Question

The length of the common chord AB of two intersecting circles is 18 cm. If the diameters of the circles are 82 cm and 30 cm, calculate the distance between the centres.

Answer 1

Given:

• Length of the common chord AB = 18 cm
• Diameter of the first circle = 82 cm, so radius r₁ = `82/2` = 41 cm
• Diameter of the second circle = 30 cm, so radius r₂ = `30/2` = 15 cm
• The distance between the centers of the two circles P and Q is denoted as PQ.

1. Let the centers of the two circles be P and Q.

2. Let M be the midpoint of the chord AB.
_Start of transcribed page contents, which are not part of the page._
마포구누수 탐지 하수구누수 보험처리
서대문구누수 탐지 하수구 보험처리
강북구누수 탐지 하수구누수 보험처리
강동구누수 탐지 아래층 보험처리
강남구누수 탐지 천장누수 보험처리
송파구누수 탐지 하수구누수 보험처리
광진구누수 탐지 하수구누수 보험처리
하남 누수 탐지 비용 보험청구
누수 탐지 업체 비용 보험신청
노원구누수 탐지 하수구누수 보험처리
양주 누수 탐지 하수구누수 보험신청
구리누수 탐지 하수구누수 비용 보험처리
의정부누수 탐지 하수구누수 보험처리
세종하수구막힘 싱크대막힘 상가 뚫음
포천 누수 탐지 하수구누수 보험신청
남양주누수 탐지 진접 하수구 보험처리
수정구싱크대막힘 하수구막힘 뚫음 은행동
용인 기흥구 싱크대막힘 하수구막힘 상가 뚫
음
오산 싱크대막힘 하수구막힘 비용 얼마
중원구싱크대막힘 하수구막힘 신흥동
Since AB is a common chord of length 18 cm, each segment:

AM = MB

= `18/2`

= 9 cm

3. The common chord is perpendicular to the line segment joining the centers PQ, so PQ ⊥ AB and M lies on PQ.

4. In ΔPAM: 

`PM = sqrt(r_1^2 - AM^2)`

= `sqrt(41^2 - 9^2)`

= `sqrt(1681 - 81)`

= `sqrt(1600)`

= 40 cm

5. In ΔQAM:

`QM = sqrt(r_2^2 - AM^2)`

= `sqrt(15^2 - 9^2)`

= `sqrt(225 - 81)`

= `sqrt(144)`

= 12 cm

6. Therefore, the distance between the centers is:

PQ = PM + QM

= 40 + 12

= 52 cm

The distance between the centers of the two circles is 52 cm.